No one walks through mangroves. You climb, and straddle, and monkey-bar your way through. Twenty yards in was an elevated area comprised of big whelk shells and horse conchs, all bone-white with age. A thousand years ago or more, Florida’s first people had lived here. They’d feasted on the meat and shaped the shells into tools.
At my feet lay a whelk the size of a gourd. Four symmetrical holes had been drilled through the spire. Nearby were whelks with similar patterns. I’d seen many shell tools, but none like this. I knew it was wrong to disturb such an artifact, but I picked it up anyway. The holes didn’t serve any obvious practical purpose. Perhaps it had been used in religious ceremonies; a vessel to sprinkle incense, like a censer used by priests. If so, it might bring me luck.
Absurd, the hopes we cling to when afraid.
I made a place for the shell in my pack, and continued on.
“See any oranges?” Martinez called to me.
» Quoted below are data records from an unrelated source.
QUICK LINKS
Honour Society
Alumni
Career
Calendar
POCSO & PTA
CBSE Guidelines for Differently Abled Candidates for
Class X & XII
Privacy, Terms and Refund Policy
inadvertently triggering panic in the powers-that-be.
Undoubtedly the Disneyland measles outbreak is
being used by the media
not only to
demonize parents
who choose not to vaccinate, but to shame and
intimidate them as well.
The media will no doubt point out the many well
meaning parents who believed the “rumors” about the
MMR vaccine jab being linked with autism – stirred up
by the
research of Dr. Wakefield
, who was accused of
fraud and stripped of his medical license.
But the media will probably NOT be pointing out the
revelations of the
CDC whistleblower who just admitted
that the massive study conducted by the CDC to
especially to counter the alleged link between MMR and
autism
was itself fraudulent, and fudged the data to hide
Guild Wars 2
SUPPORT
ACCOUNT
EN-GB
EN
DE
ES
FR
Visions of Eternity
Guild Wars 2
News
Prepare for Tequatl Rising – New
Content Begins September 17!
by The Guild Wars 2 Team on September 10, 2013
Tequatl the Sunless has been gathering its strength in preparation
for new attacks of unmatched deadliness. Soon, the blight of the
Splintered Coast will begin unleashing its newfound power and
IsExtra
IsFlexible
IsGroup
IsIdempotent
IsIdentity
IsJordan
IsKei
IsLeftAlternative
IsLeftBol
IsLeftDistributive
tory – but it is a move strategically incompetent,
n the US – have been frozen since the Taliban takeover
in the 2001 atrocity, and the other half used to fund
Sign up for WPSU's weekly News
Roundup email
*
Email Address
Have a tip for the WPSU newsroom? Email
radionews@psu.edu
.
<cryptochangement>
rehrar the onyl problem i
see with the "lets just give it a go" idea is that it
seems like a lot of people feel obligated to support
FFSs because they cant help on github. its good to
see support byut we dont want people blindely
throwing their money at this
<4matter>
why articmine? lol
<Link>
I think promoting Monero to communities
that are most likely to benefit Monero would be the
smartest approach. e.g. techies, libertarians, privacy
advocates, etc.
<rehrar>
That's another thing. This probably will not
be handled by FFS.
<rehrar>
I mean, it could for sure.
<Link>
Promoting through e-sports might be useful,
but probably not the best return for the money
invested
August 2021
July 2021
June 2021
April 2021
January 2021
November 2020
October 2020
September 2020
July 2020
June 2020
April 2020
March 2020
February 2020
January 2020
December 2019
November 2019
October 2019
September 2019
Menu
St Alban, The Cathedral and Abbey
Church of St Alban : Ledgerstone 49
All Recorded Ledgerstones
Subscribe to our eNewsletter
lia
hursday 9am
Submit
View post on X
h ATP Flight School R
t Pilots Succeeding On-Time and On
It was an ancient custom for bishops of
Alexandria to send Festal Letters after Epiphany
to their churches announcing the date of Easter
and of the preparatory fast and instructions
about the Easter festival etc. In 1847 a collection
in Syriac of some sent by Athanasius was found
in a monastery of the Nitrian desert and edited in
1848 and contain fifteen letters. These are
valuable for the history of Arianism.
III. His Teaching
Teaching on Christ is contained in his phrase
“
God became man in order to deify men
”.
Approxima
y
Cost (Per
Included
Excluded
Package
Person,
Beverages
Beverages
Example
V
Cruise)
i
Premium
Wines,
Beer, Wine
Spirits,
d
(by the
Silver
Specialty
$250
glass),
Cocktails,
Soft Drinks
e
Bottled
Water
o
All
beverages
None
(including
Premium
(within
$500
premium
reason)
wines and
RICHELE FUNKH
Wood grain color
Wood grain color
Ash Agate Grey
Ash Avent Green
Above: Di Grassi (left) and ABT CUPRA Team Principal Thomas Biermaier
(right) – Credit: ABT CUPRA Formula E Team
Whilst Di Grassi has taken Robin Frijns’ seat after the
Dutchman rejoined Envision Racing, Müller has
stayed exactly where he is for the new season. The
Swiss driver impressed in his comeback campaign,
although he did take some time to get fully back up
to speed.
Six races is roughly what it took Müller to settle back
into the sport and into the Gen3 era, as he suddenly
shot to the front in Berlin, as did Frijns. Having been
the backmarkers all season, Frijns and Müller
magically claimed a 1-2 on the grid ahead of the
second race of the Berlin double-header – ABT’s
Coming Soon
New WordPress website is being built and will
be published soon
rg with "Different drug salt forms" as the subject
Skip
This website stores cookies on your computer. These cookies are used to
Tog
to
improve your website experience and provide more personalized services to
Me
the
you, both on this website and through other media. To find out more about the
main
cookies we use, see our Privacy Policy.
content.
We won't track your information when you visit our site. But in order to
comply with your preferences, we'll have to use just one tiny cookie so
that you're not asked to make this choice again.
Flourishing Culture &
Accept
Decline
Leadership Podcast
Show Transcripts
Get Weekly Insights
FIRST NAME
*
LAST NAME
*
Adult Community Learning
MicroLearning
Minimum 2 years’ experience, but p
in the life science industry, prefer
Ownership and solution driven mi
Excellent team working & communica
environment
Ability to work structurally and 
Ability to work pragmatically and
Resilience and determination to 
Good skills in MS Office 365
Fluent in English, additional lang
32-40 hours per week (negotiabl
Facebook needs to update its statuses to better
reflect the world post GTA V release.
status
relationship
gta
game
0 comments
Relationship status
While securing the boat, he had reasoned the tree must be near the water if we’d found a floating orange.
“It might take a while,” I hollered back. “You’ll understand when you clear the mangroves. There’s a shell mound here… really steep, from what I can see. You can come on now.”
Behind me, I heard the splash of a big man kicking water. Ahead, the pile of shells angled upward into a curtain of vines. I cut my way through. Every few steps, I slashed a trail marker on the landward side of a tree so I could find my way out.